The Vietnam proposals were the most startling, observers said. The resolution adopted by the students and their elders said, “We support the young men who have chosen jail or exile by refusing the draft and those GIs who refuse service in Vietnam. We regard the jailing of those young men and many of their supporters as political incarceration and urge that they be granted amnesty.” The resolution called on the national Hillel office to “provide program material to local chapters regarding draft resistance, specifically on the historical, cultural and Halachic Jewish background for conscientious objection and resistance to war”–if a majority of Hillel chapters adopt the same or similar resolutions.
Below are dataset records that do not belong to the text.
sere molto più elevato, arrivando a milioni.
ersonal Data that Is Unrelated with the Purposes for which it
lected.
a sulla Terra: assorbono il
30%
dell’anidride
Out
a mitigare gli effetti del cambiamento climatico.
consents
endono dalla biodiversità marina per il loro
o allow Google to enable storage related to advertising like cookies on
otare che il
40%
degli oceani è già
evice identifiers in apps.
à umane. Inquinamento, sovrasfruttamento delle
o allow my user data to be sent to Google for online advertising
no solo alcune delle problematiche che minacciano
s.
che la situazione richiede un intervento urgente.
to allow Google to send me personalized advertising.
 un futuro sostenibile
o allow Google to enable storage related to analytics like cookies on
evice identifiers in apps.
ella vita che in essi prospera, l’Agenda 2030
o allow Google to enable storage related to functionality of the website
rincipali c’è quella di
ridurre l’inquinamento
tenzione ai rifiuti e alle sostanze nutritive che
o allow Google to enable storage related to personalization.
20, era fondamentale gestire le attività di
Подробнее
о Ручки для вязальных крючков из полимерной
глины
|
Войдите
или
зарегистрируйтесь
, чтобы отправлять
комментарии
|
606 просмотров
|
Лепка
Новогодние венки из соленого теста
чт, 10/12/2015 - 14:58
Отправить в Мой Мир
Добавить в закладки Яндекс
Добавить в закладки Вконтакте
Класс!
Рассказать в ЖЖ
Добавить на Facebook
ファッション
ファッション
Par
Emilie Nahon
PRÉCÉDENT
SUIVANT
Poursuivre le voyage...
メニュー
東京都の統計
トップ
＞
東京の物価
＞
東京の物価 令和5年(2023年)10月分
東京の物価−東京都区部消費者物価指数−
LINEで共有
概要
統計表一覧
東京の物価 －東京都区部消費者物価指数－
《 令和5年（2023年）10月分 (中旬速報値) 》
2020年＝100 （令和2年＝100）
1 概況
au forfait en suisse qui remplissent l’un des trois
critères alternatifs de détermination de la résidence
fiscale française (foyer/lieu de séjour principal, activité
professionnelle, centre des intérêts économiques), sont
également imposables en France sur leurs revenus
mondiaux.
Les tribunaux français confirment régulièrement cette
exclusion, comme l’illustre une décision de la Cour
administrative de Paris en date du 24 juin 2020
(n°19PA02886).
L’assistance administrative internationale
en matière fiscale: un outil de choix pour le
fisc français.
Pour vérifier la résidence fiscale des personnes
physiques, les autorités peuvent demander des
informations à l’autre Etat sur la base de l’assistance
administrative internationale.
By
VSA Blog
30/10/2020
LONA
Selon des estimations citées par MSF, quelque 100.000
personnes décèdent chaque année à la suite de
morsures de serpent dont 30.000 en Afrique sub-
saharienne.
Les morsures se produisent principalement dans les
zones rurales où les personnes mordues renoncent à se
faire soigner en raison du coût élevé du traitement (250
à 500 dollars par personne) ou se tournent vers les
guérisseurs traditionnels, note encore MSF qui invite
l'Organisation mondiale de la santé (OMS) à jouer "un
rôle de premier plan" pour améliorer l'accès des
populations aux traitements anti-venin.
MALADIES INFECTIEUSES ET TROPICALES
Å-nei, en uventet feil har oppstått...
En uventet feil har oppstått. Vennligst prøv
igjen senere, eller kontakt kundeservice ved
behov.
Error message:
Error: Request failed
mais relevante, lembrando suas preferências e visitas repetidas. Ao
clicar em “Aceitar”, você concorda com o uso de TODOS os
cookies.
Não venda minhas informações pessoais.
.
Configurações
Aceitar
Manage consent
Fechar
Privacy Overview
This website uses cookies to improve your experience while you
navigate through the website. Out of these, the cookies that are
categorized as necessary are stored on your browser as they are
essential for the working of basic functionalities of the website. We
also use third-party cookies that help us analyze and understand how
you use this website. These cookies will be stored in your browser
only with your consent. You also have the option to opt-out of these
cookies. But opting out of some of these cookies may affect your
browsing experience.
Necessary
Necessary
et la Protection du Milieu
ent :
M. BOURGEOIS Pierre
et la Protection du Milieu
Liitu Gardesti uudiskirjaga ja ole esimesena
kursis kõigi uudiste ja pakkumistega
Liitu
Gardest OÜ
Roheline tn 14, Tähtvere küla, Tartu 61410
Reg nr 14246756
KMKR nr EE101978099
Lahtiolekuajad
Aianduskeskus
Other resolutions assailed Negro anti-Semitism as a “ploy” by interested parties to deflect the Negroes’ struggle for equal rights; demanded an increase over the current 80 departments of Jewish studies in colleges across the country; demanded improvements in the content of elementary Jewish education; urged Jewish institutions to support Israel and the idea of Jewish voluntary service to that country; and called on Jewish organizations to provide “information” for Jewish students to counteract Arab propaganda on American campuses. The resolution pertaining to the establishment of additional departments of Jewish studies noted pointedly that “sit-ins,” demonstrations and all ways of bringing public pressure to bear on university administrators might be needed.

The conference heard frank and sometimes angry criticism by the student leaders of what they considered to be rigid and self-serving aspects of organized Jewish life in this country. The youngsters who represented members of tradition-oriented Jewish campus groups as well as activists of the New Left charged specifically that the Jewish “Establishment” neglected ethical issues such as the Vietnam war, poverty and the Negro struggle, and were preoccupied with budgets and institutionalized rituals.

Dean Marver H. Bernstein of the Woodrow Wilson School of Public and International Affairs at Princton University, who was elected Chairman of the Hillel Commission, said the students would have “a partnership role” in the planning of future conferences. Discussing the conference at a Hillel Commission meeting, he urged that the college generation be given its “rightful say” in determining priorities in the allocation of community funds. “Students have demonstrated that they evaluate Jewish institutions in terms of their contribution to the improvement of Jewish education, to the development and financing of programs to improve the quality of Jewish life and to the support of the democratic growth of Israel,” Dean Bernstein said. “Using these criteria, they have the courage that many of their elders lack in highlighting the inadequacies and self-serving interests of organized Jewish life.”